In Customer Success, while the goal is still revenue-focused, our journey is far more complex. We’re not just closing deals; we’re building long-term relationships, staying on top of evolving customer needs, and adapting to unique circumstances.

This ongoing dynamic process requires a tool that can do more than just log or work, it needs to enable us throughout the entire customer lifecycle.

The crucial difference: A CRM provides a snapshot; a CSP provides a roadmap.

A modern CS team needs actionable intelligence (not a tool for record-keeping). They need a tool that’s going to:

  • Provide a holistic customer view: Not just the historical data that’s been manually collected, but the integrated real-time data from other sources like BI tools, Email, Slack, etc.
  • Anticipate what will happen: Using predictive analytics to identify potential churn (way before it’s too late) or growth opportunities.
  • Allow for tailored customer journeys: It’s not just the ability to create random stages, it’s outlining specific actions and outputs within them like this:
  • Automate where needed: Trigger personalized outreach and tasks based on specific criteria.

CSPs can do all of this while also having the basic functions of a CRM. The last point I mentioned is arguably one of the most important capabilities a CS team needs to support their scaling effort.

CRM: What Automation? v. CSP: Automation Forward

Whether a CS team is doing high touch/digital customer success or just incorporating elements of it, it can’t be properly done within a CRM.

Throughout the years, I noticed that the biggest factor preventing CS teams from turning on their high-touch efforts via email platforms came down to one thing: trust.

They weren’t convinced that the emails would fire at the right time, or someone would accidentally get an email that wasn’t meant for them, or that the account was at risk, and now they’re getting an upsell email.

But when you have a tool that houses all of the real-time information you need on an account, you can build segments and criteria that take all of that into account.

While a CRM or an email tool can do basic automation, it lacks the granular control and real-time data integration needed for effective Customer Success automation. Again, it’s built for Sales where automation is typically linear and less dependent on dynamic customer data (i.e., triggering an email sequence when a form is filled regardless of their current level of engagement).

So, how can automation help a CS team? Here are a few examples:

  1. Trigger based on real-time behavior, like a dip in their engagement.
  2. Create super-targeted onboarding based on different data inputs
  3. Collect feedback post-event (like onboarding, business reviews, & renewals)
  4. Schedule check-in calls with contacts you haven’t heard from in a while.
A quick look at Vitally Playbook automations in action.

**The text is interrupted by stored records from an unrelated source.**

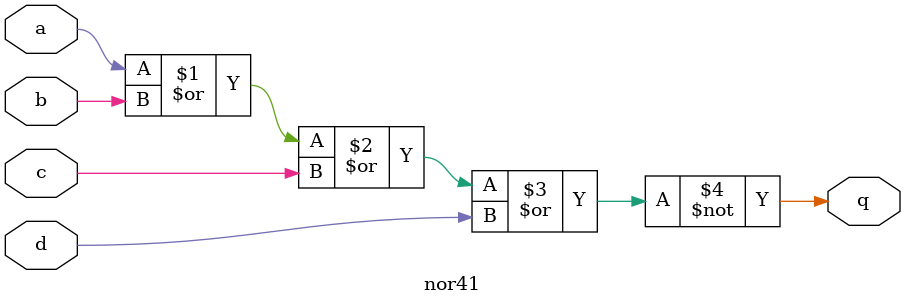
<source format=sv>
module nor41 (input logic a,b,c,d,
              output logic q);

assign q = ~(a | b | c | d);

endmodule 
</source>
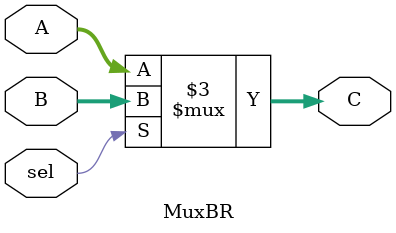
<source format=v>
`timescale 1ns/1ns

module MuxBR(
	input sel,
	input [4:0]A,
	input [4:0]B,
	output reg [4:0]C
);
	
always @*
begin
	if (sel)
		begin
		C=B;
		end
	else
		begin
		C=A;
		end
	end
endmodule
</source>
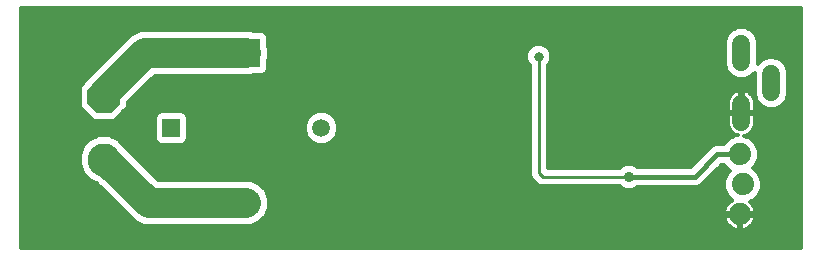
<source format=gbl>
G75*
%MOIN*%
%OFA0B0*%
%FSLAX25Y25*%
%IPPOS*%
%LPD*%
%AMOC8*
5,1,8,0,0,1.08239X$1,22.5*
%
%ADD10C,0.06000*%
%ADD11R,0.05937X0.05937*%
%ADD12C,0.05937*%
%ADD13R,0.09449X0.09449*%
%ADD14C,0.09449*%
%ADD15OC8,0.11000*%
%ADD16C,0.11000*%
%ADD17C,0.07400*%
%ADD18C,0.03200*%
%ADD19C,0.01200*%
%ADD20C,0.01000*%
%ADD21C,0.03562*%
%ADD22C,0.01600*%
%ADD23C,0.10000*%
D10*
X0253300Y0043600D02*
X0253300Y0049600D01*
X0263300Y0053600D02*
X0263300Y0059600D01*
X0253300Y0063600D02*
X0253300Y0069600D01*
D11*
X0063300Y0041600D03*
D12*
X0113300Y0041600D03*
D13*
X0088300Y0066600D03*
D14*
X0088300Y0016600D03*
D15*
X0040800Y0052100D03*
D16*
X0040800Y0031100D03*
D17*
X0252800Y0032850D03*
X0253800Y0022850D03*
X0252800Y0012850D03*
D18*
X0147050Y0024100D03*
X0120800Y0014100D03*
X0215800Y0046600D03*
X0193300Y0056600D03*
X0185800Y0065350D03*
X0178300Y0065350D03*
X0168300Y0065350D03*
D19*
X0273300Y0001600D02*
X0013300Y0001600D01*
X0013300Y0081600D01*
X0273300Y0081600D01*
X0273300Y0001600D01*
X0013300Y0001600D01*
X0013300Y0002799D02*
X0273300Y0002799D01*
X0273300Y0003997D02*
X0013300Y0003997D01*
X0013300Y0005196D02*
X0273300Y0005196D01*
X0273300Y0006394D02*
X0013300Y0006394D01*
X0013300Y0007593D02*
X0252114Y0007593D01*
X0252383Y0007550D02*
X0252400Y0007550D01*
X0252400Y0012450D01*
X0253200Y0012450D01*
X0253200Y0013250D01*
X0258100Y0013250D01*
X0258100Y0013267D01*
X0257969Y0014091D01*
X0257712Y0014884D01*
X0257333Y0015628D01*
X0256843Y0016303D01*
X0256253Y0016893D01*
X0256117Y0016991D01*
X0257369Y0017509D01*
X0259141Y0019281D01*
X0260100Y0021597D01*
X0260100Y0024103D01*
X0259141Y0026419D01*
X0257369Y0028191D01*
X0257144Y0028284D01*
X0258141Y0029281D01*
X0259100Y0031597D01*
X0259100Y0034103D01*
X0258141Y0036419D01*
X0256369Y0038191D01*
X0254207Y0039086D01*
X0254377Y0039113D01*
X0255066Y0039337D01*
X0255711Y0039666D01*
X0256297Y0040091D01*
X0256809Y0040603D01*
X0257234Y0041189D01*
X0257563Y0041834D01*
X0257787Y0042523D01*
X0257900Y0043238D01*
X0257900Y0046200D01*
X0253700Y0046200D01*
X0253700Y0047000D01*
X0252900Y0047000D01*
X0252900Y0054194D01*
X0252223Y0054087D01*
X0251534Y0053863D01*
X0250889Y0053534D01*
X0250303Y0053109D01*
X0249791Y0052597D01*
X0249366Y0052011D01*
X0249037Y0051366D01*
X0248813Y0050677D01*
X0248700Y0049962D01*
X0248700Y0047000D01*
X0252900Y0047000D01*
X0252900Y0046200D01*
X0248700Y0046200D01*
X0248700Y0043238D01*
X0248813Y0042523D01*
X0249037Y0041834D01*
X0249366Y0041189D01*
X0249791Y0040603D01*
X0250303Y0040091D01*
X0250889Y0039666D01*
X0251534Y0039337D01*
X0252110Y0039150D01*
X0251547Y0039150D01*
X0249231Y0038191D01*
X0247459Y0036419D01*
X0247389Y0036250D01*
X0244624Y0036250D01*
X0243374Y0035732D01*
X0242418Y0034776D01*
X0236392Y0028750D01*
X0218596Y0028750D01*
X0218282Y0029064D01*
X0216671Y0029731D01*
X0214929Y0029731D01*
X0213318Y0029064D01*
X0212704Y0028450D01*
X0188900Y0028450D01*
X0188900Y0062510D01*
X0189361Y0062971D01*
X0190000Y0064515D01*
X0190000Y0066185D01*
X0189361Y0067729D01*
X0188179Y0068911D01*
X0186635Y0069550D01*
X0184965Y0069550D01*
X0183421Y0068911D01*
X0182239Y0067729D01*
X0181600Y0066185D01*
X0181600Y0064515D01*
X0182239Y0062971D01*
X0182700Y0062510D01*
X0182700Y0025983D01*
X0183172Y0024844D01*
X0184044Y0023972D01*
X0185294Y0022722D01*
X0186433Y0022250D01*
X0212704Y0022250D01*
X0213318Y0021636D01*
X0214929Y0020969D01*
X0216671Y0020969D01*
X0218282Y0021636D01*
X0218596Y0021950D01*
X0238476Y0021950D01*
X0239726Y0022468D01*
X0246708Y0029450D01*
X0247389Y0029450D01*
X0247459Y0029281D01*
X0249231Y0027509D01*
X0249456Y0027416D01*
X0248459Y0026419D01*
X0247500Y0024103D01*
X0247500Y0021597D01*
X0248459Y0019281D01*
X0250231Y0017509D01*
X0250253Y0017500D01*
X0250022Y0017383D01*
X0249347Y0016893D01*
X0248757Y0016303D01*
X0248267Y0015628D01*
X0247888Y0014884D01*
X0247630Y0014091D01*
X0247500Y0013267D01*
X0247500Y0013250D01*
X0252400Y0013250D01*
X0252400Y0012450D01*
X0247500Y0012450D01*
X0247500Y0012433D01*
X0247630Y0011609D01*
X0247888Y0010816D01*
X0248267Y0010072D01*
X0248757Y0009397D01*
X0249347Y0008807D01*
X0250022Y0008317D01*
X0250766Y0007938D01*
X0251559Y0007680D01*
X0252383Y0007550D01*
X0252400Y0007593D02*
X0253200Y0007593D01*
X0253200Y0007550D02*
X0253217Y0007550D01*
X0254041Y0007680D01*
X0254834Y0007938D01*
X0255578Y0008317D01*
X0256253Y0008807D01*
X0256843Y0009397D01*
X0257333Y0010072D01*
X0257712Y0010816D01*
X0257969Y0011609D01*
X0258100Y0012433D01*
X0258100Y0012450D01*
X0253200Y0012450D01*
X0253200Y0007550D01*
X0253486Y0007593D02*
X0273300Y0007593D01*
X0273300Y0008791D02*
X0256230Y0008791D01*
X0253200Y0008791D02*
X0252400Y0008791D01*
X0249370Y0008791D02*
X0013300Y0008791D01*
X0013300Y0009990D02*
X0051899Y0009990D01*
X0051495Y0010157D02*
X0054288Y0009000D01*
X0089812Y0009000D01*
X0092605Y0010157D01*
X0094743Y0012295D01*
X0095900Y0015088D01*
X0095900Y0018112D01*
X0094743Y0020905D01*
X0092605Y0023043D01*
X0089812Y0024200D01*
X0058948Y0024200D01*
X0047813Y0035335D01*
X0047667Y0035688D01*
X0045388Y0037967D01*
X0042411Y0039200D01*
X0039189Y0039200D01*
X0036212Y0037967D01*
X0033933Y0035688D01*
X0032700Y0032711D01*
X0032700Y0029489D01*
X0033933Y0026512D01*
X0036212Y0024233D01*
X0038272Y0023380D01*
X0049357Y0012295D01*
X0051495Y0010157D01*
X0050464Y0011188D02*
X0013300Y0011188D01*
X0013300Y0012387D02*
X0049265Y0012387D01*
X0048067Y0013585D02*
X0013300Y0013585D01*
X0013300Y0014784D02*
X0046868Y0014784D01*
X0045670Y0015982D02*
X0013300Y0015982D01*
X0013300Y0017181D02*
X0044471Y0017181D01*
X0043273Y0018379D02*
X0013300Y0018379D01*
X0013300Y0019578D02*
X0042074Y0019578D01*
X0040876Y0020776D02*
X0013300Y0020776D01*
X0013300Y0021975D02*
X0039677Y0021975D01*
X0038479Y0023173D02*
X0013300Y0023173D01*
X0013300Y0024372D02*
X0036073Y0024372D01*
X0034875Y0025570D02*
X0013300Y0025570D01*
X0013300Y0026769D02*
X0033827Y0026769D01*
X0033330Y0027967D02*
X0013300Y0027967D01*
X0013300Y0029166D02*
X0032834Y0029166D01*
X0032700Y0030364D02*
X0013300Y0030364D01*
X0013300Y0031563D02*
X0032700Y0031563D01*
X0032721Y0032761D02*
X0013300Y0032761D01*
X0013300Y0033960D02*
X0033217Y0033960D01*
X0033714Y0035158D02*
X0013300Y0035158D01*
X0013300Y0036357D02*
X0034602Y0036357D01*
X0035800Y0037555D02*
X0013300Y0037555D01*
X0013300Y0038754D02*
X0038112Y0038754D01*
X0043488Y0038754D02*
X0057731Y0038754D01*
X0057731Y0038114D02*
X0058127Y0037159D01*
X0058859Y0036427D01*
X0059814Y0036031D01*
X0066786Y0036031D01*
X0067741Y0036427D01*
X0068473Y0037159D01*
X0068868Y0038114D01*
X0068868Y0045086D01*
X0068473Y0046041D01*
X0067741Y0046773D01*
X0066786Y0047168D01*
X0059814Y0047168D01*
X0058859Y0046773D01*
X0058127Y0046041D01*
X0057731Y0045086D01*
X0057731Y0038114D01*
X0057963Y0037555D02*
X0045800Y0037555D01*
X0046998Y0036357D02*
X0059029Y0036357D01*
X0067571Y0036357D02*
X0111407Y0036357D01*
X0112192Y0036031D02*
X0114408Y0036031D01*
X0116454Y0036879D01*
X0118021Y0038446D01*
X0118868Y0040492D01*
X0118868Y0042708D01*
X0118021Y0044754D01*
X0116454Y0046321D01*
X0114408Y0047168D01*
X0112192Y0047168D01*
X0110146Y0046321D01*
X0108579Y0044754D01*
X0107731Y0042708D01*
X0107731Y0040492D01*
X0108579Y0038446D01*
X0110146Y0036879D01*
X0112192Y0036031D01*
X0115193Y0036357D02*
X0182700Y0036357D01*
X0182700Y0035158D02*
X0047990Y0035158D01*
X0049188Y0033960D02*
X0182700Y0033960D01*
X0182700Y0032761D02*
X0050387Y0032761D01*
X0051585Y0031563D02*
X0182700Y0031563D01*
X0182700Y0030364D02*
X0052784Y0030364D01*
X0053982Y0029166D02*
X0182700Y0029166D01*
X0182700Y0027967D02*
X0055181Y0027967D01*
X0056379Y0026769D02*
X0182700Y0026769D01*
X0182871Y0025570D02*
X0057578Y0025570D01*
X0058776Y0024372D02*
X0183644Y0024372D01*
X0184843Y0023173D02*
X0092291Y0023173D01*
X0093673Y0021975D02*
X0212979Y0021975D01*
X0213564Y0029166D02*
X0188900Y0029166D01*
X0188900Y0030364D02*
X0238006Y0030364D01*
X0236807Y0029166D02*
X0218036Y0029166D01*
X0239204Y0031563D02*
X0188900Y0031563D01*
X0188900Y0032761D02*
X0240403Y0032761D01*
X0241601Y0033960D02*
X0188900Y0033960D01*
X0188900Y0035158D02*
X0242800Y0035158D01*
X0247434Y0036357D02*
X0188900Y0036357D01*
X0188900Y0037555D02*
X0248596Y0037555D01*
X0250590Y0038754D02*
X0188900Y0038754D01*
X0188900Y0039952D02*
X0250495Y0039952D01*
X0249393Y0041151D02*
X0188900Y0041151D01*
X0188900Y0042349D02*
X0248870Y0042349D01*
X0248700Y0043548D02*
X0188900Y0043548D01*
X0188900Y0044746D02*
X0248700Y0044746D01*
X0248700Y0045945D02*
X0188900Y0045945D01*
X0188900Y0047143D02*
X0248700Y0047143D01*
X0252900Y0047143D02*
X0253700Y0047143D01*
X0253700Y0047000D02*
X0253700Y0054194D01*
X0254377Y0054087D01*
X0255066Y0053863D01*
X0255711Y0053534D01*
X0256297Y0053109D01*
X0256809Y0052597D01*
X0257234Y0052011D01*
X0257563Y0051366D01*
X0257787Y0050677D01*
X0257900Y0049962D01*
X0257900Y0047000D01*
X0253700Y0047000D01*
X0257900Y0047143D02*
X0273300Y0047143D01*
X0273300Y0045945D02*
X0257900Y0045945D01*
X0257900Y0044746D02*
X0273300Y0044746D01*
X0273300Y0043548D02*
X0257900Y0043548D01*
X0257730Y0042349D02*
X0273300Y0042349D01*
X0273300Y0041151D02*
X0257207Y0041151D01*
X0256105Y0039952D02*
X0273300Y0039952D01*
X0273300Y0038754D02*
X0255009Y0038754D01*
X0257004Y0037555D02*
X0273300Y0037555D01*
X0273300Y0036357D02*
X0258166Y0036357D01*
X0258663Y0035158D02*
X0273300Y0035158D01*
X0273300Y0033960D02*
X0259100Y0033960D01*
X0259100Y0032761D02*
X0273300Y0032761D01*
X0273300Y0031563D02*
X0259086Y0031563D01*
X0258589Y0030364D02*
X0273300Y0030364D01*
X0273300Y0029166D02*
X0258025Y0029166D01*
X0257592Y0027967D02*
X0273300Y0027967D01*
X0273300Y0026769D02*
X0258791Y0026769D01*
X0259492Y0025570D02*
X0273300Y0025570D01*
X0273300Y0024372D02*
X0259989Y0024372D01*
X0260100Y0023173D02*
X0273300Y0023173D01*
X0273300Y0021975D02*
X0260100Y0021975D01*
X0259760Y0020776D02*
X0273300Y0020776D01*
X0273300Y0019578D02*
X0259264Y0019578D01*
X0258239Y0018379D02*
X0273300Y0018379D01*
X0273300Y0017181D02*
X0256576Y0017181D01*
X0257076Y0015982D02*
X0273300Y0015982D01*
X0273300Y0014784D02*
X0257744Y0014784D01*
X0258050Y0013585D02*
X0273300Y0013585D01*
X0273300Y0012387D02*
X0258093Y0012387D01*
X0257833Y0011188D02*
X0273300Y0011188D01*
X0273300Y0009990D02*
X0257273Y0009990D01*
X0253200Y0009990D02*
X0252400Y0009990D01*
X0252400Y0011188D02*
X0253200Y0011188D01*
X0253200Y0012387D02*
X0252400Y0012387D01*
X0247767Y0011188D02*
X0093636Y0011188D01*
X0094781Y0012387D02*
X0247507Y0012387D01*
X0247550Y0013585D02*
X0095277Y0013585D01*
X0095774Y0014784D02*
X0247856Y0014784D01*
X0248524Y0015982D02*
X0095900Y0015982D01*
X0095900Y0017181D02*
X0249744Y0017181D01*
X0249361Y0018379D02*
X0095789Y0018379D01*
X0095293Y0019578D02*
X0248336Y0019578D01*
X0247840Y0020776D02*
X0094796Y0020776D01*
X0092201Y0009990D02*
X0248327Y0009990D01*
X0247500Y0021975D02*
X0238536Y0021975D01*
X0240432Y0023173D02*
X0247500Y0023173D01*
X0247611Y0024372D02*
X0241630Y0024372D01*
X0242829Y0025570D02*
X0248108Y0025570D01*
X0248809Y0026769D02*
X0244027Y0026769D01*
X0245226Y0027967D02*
X0248773Y0027967D01*
X0247575Y0029166D02*
X0246424Y0029166D01*
X0260128Y0048853D02*
X0262186Y0048000D01*
X0264414Y0048000D01*
X0266472Y0048853D01*
X0268047Y0050428D01*
X0268900Y0052486D01*
X0268900Y0060714D01*
X0268047Y0062772D01*
X0266472Y0064347D01*
X0264414Y0065200D01*
X0262186Y0065200D01*
X0260128Y0064347D01*
X0258900Y0063120D01*
X0258900Y0070714D01*
X0258047Y0072772D01*
X0256472Y0074347D01*
X0254414Y0075200D01*
X0252186Y0075200D01*
X0250128Y0074347D01*
X0248553Y0072772D01*
X0247700Y0070714D01*
X0247700Y0062486D01*
X0248553Y0060428D01*
X0250128Y0058853D01*
X0252186Y0058000D01*
X0254414Y0058000D01*
X0256472Y0058853D01*
X0257700Y0060080D01*
X0257700Y0052486D01*
X0258553Y0050428D01*
X0260128Y0048853D01*
X0259440Y0049540D02*
X0257900Y0049540D01*
X0257900Y0048342D02*
X0261361Y0048342D01*
X0265239Y0048342D02*
X0273300Y0048342D01*
X0273300Y0049540D02*
X0267160Y0049540D01*
X0268176Y0050739D02*
X0273300Y0050739D01*
X0273300Y0051937D02*
X0268673Y0051937D01*
X0268900Y0053136D02*
X0273300Y0053136D01*
X0273300Y0054334D02*
X0268900Y0054334D01*
X0268900Y0055533D02*
X0273300Y0055533D01*
X0273300Y0056732D02*
X0268900Y0056732D01*
X0268900Y0057930D02*
X0273300Y0057930D01*
X0273300Y0059129D02*
X0268900Y0059129D01*
X0268900Y0060327D02*
X0273300Y0060327D01*
X0273300Y0061526D02*
X0268564Y0061526D01*
X0268067Y0062724D02*
X0273300Y0062724D01*
X0273300Y0063923D02*
X0266897Y0063923D01*
X0264604Y0065121D02*
X0273300Y0065121D01*
X0273300Y0066320D02*
X0258900Y0066320D01*
X0258900Y0065121D02*
X0261996Y0065121D01*
X0259703Y0063923D02*
X0258900Y0063923D01*
X0248653Y0060327D02*
X0188900Y0060327D01*
X0188900Y0059129D02*
X0249852Y0059129D01*
X0248098Y0061526D02*
X0188900Y0061526D01*
X0189114Y0062724D02*
X0247700Y0062724D01*
X0247700Y0063923D02*
X0189755Y0063923D01*
X0190000Y0065121D02*
X0247700Y0065121D01*
X0247700Y0066320D02*
X0189944Y0066320D01*
X0189448Y0067518D02*
X0247700Y0067518D01*
X0247700Y0068717D02*
X0188373Y0068717D01*
X0183227Y0068717D02*
X0095649Y0068717D01*
X0095624Y0068777D02*
X0095624Y0071842D01*
X0095229Y0072797D01*
X0094497Y0073529D01*
X0093542Y0073924D01*
X0090477Y0073924D01*
X0089812Y0074200D01*
X0053038Y0074200D01*
X0050245Y0073043D01*
X0048107Y0070905D01*
X0034357Y0057155D01*
X0034327Y0057082D01*
X0032700Y0055455D01*
X0032700Y0048745D01*
X0037445Y0044000D01*
X0044155Y0044000D01*
X0048900Y0048745D01*
X0048900Y0050202D01*
X0057698Y0059000D01*
X0089812Y0059000D01*
X0090477Y0059276D01*
X0093542Y0059276D01*
X0094497Y0059671D01*
X0095229Y0060403D01*
X0095624Y0061358D01*
X0095624Y0064423D01*
X0095900Y0065088D01*
X0095900Y0068112D01*
X0095624Y0068777D01*
X0095900Y0067518D02*
X0182152Y0067518D01*
X0181656Y0066320D02*
X0095900Y0066320D01*
X0095900Y0065121D02*
X0181600Y0065121D01*
X0181845Y0063923D02*
X0095624Y0063923D01*
X0095624Y0062724D02*
X0182486Y0062724D01*
X0182700Y0061526D02*
X0095624Y0061526D01*
X0095153Y0060327D02*
X0182700Y0060327D01*
X0182700Y0059129D02*
X0090122Y0059129D01*
X0056628Y0057930D02*
X0182700Y0057930D01*
X0182700Y0056732D02*
X0055430Y0056732D01*
X0054231Y0055533D02*
X0182700Y0055533D01*
X0182700Y0054334D02*
X0053033Y0054334D01*
X0051834Y0053136D02*
X0182700Y0053136D01*
X0182700Y0051937D02*
X0050635Y0051937D01*
X0049437Y0050739D02*
X0182700Y0050739D01*
X0182700Y0049540D02*
X0048900Y0049540D01*
X0048497Y0048342D02*
X0182700Y0048342D01*
X0182700Y0047143D02*
X0114468Y0047143D01*
X0112132Y0047143D02*
X0066846Y0047143D01*
X0068513Y0045945D02*
X0109770Y0045945D01*
X0108576Y0044746D02*
X0068868Y0044746D01*
X0068868Y0043548D02*
X0108080Y0043548D01*
X0107731Y0042349D02*
X0068868Y0042349D01*
X0068868Y0041151D02*
X0107731Y0041151D01*
X0107955Y0039952D02*
X0068868Y0039952D01*
X0068868Y0038754D02*
X0108452Y0038754D01*
X0109470Y0037555D02*
X0068637Y0037555D01*
X0057731Y0039952D02*
X0013300Y0039952D01*
X0013300Y0041151D02*
X0057731Y0041151D01*
X0057731Y0042349D02*
X0013300Y0042349D01*
X0013300Y0043548D02*
X0057731Y0043548D01*
X0057731Y0044746D02*
X0044902Y0044746D01*
X0046100Y0045945D02*
X0058087Y0045945D01*
X0059754Y0047143D02*
X0047299Y0047143D01*
X0036698Y0044746D02*
X0013300Y0044746D01*
X0013300Y0045945D02*
X0035500Y0045945D01*
X0034301Y0047143D02*
X0013300Y0047143D01*
X0013300Y0048342D02*
X0033103Y0048342D01*
X0032700Y0049540D02*
X0013300Y0049540D01*
X0013300Y0050739D02*
X0032700Y0050739D01*
X0032700Y0051937D02*
X0013300Y0051937D01*
X0013300Y0053136D02*
X0032700Y0053136D01*
X0032700Y0054334D02*
X0013300Y0054334D01*
X0013300Y0055533D02*
X0032778Y0055533D01*
X0033976Y0056732D02*
X0013300Y0056732D01*
X0013300Y0057930D02*
X0035132Y0057930D01*
X0036331Y0059129D02*
X0013300Y0059129D01*
X0013300Y0060327D02*
X0037529Y0060327D01*
X0038728Y0061526D02*
X0013300Y0061526D01*
X0013300Y0062724D02*
X0039926Y0062724D01*
X0041125Y0063923D02*
X0013300Y0063923D01*
X0013300Y0065121D02*
X0042323Y0065121D01*
X0043522Y0066320D02*
X0013300Y0066320D01*
X0013300Y0067518D02*
X0044720Y0067518D01*
X0045919Y0068717D02*
X0013300Y0068717D01*
X0013300Y0069915D02*
X0047117Y0069915D01*
X0048316Y0071114D02*
X0013300Y0071114D01*
X0013300Y0072312D02*
X0049514Y0072312D01*
X0051374Y0073511D02*
X0013300Y0073511D01*
X0013300Y0074709D02*
X0251001Y0074709D01*
X0249291Y0073511D02*
X0094515Y0073511D01*
X0095429Y0072312D02*
X0248362Y0072312D01*
X0247866Y0071114D02*
X0095624Y0071114D01*
X0095624Y0069915D02*
X0247700Y0069915D01*
X0258238Y0072312D02*
X0273300Y0072312D01*
X0273300Y0071114D02*
X0258734Y0071114D01*
X0258900Y0069915D02*
X0273300Y0069915D01*
X0273300Y0068717D02*
X0258900Y0068717D01*
X0258900Y0067518D02*
X0273300Y0067518D01*
X0273300Y0073511D02*
X0257309Y0073511D01*
X0255599Y0074709D02*
X0273300Y0074709D01*
X0273300Y0075908D02*
X0013300Y0075908D01*
X0013300Y0077106D02*
X0273300Y0077106D01*
X0273300Y0078305D02*
X0013300Y0078305D01*
X0013300Y0079503D02*
X0273300Y0079503D01*
X0273300Y0080702D02*
X0013300Y0080702D01*
X0116830Y0045945D02*
X0182700Y0045945D01*
X0182700Y0044746D02*
X0118024Y0044746D01*
X0118520Y0043548D02*
X0182700Y0043548D01*
X0182700Y0042349D02*
X0118868Y0042349D01*
X0118868Y0041151D02*
X0182700Y0041151D01*
X0182700Y0039952D02*
X0118645Y0039952D01*
X0118148Y0038754D02*
X0182700Y0038754D01*
X0182700Y0037555D02*
X0117130Y0037555D01*
X0188900Y0048342D02*
X0248700Y0048342D01*
X0248700Y0049540D02*
X0188900Y0049540D01*
X0188900Y0050739D02*
X0248833Y0050739D01*
X0252900Y0050739D02*
X0253700Y0050739D01*
X0253700Y0049540D02*
X0252900Y0049540D01*
X0252900Y0048342D02*
X0253700Y0048342D01*
X0257767Y0050739D02*
X0258424Y0050739D01*
X0257927Y0051937D02*
X0257272Y0051937D01*
X0257700Y0053136D02*
X0256259Y0053136D01*
X0253700Y0053136D02*
X0252900Y0053136D01*
X0252900Y0051937D02*
X0253700Y0051937D01*
X0250341Y0053136D02*
X0188900Y0053136D01*
X0188900Y0051937D02*
X0249328Y0051937D01*
X0257700Y0054334D02*
X0188900Y0054334D01*
X0188900Y0055533D02*
X0257700Y0055533D01*
X0257700Y0056732D02*
X0188900Y0056732D01*
X0188900Y0057930D02*
X0257700Y0057930D01*
X0257700Y0059129D02*
X0256748Y0059129D01*
D20*
X0185800Y0065350D02*
X0185800Y0049100D01*
X0185800Y0031600D01*
X0185800Y0026600D01*
X0187050Y0025350D01*
X0215800Y0025350D01*
D21*
X0215800Y0025350D03*
D22*
X0237800Y0025350D01*
X0245300Y0032850D01*
X0252800Y0032850D01*
D23*
X0088300Y0016600D02*
X0055800Y0016600D01*
X0041300Y0031100D01*
X0040800Y0031100D01*
X0040800Y0052100D02*
X0040800Y0052850D01*
X0054550Y0066600D01*
X0088300Y0066600D01*
M02*

</source>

To Be Successful, Today’s CS Teams Need the Right Tools

Without them, they often struggle to show their value, spend all their time reacting to problems, and lose customers they could have saved. Having one tool that houses all of the information they need, and arms them with predictable intelligence, sets them up to win. That frees them up to focus on the important, strategic work that leads to growing accounts and increasing revenue.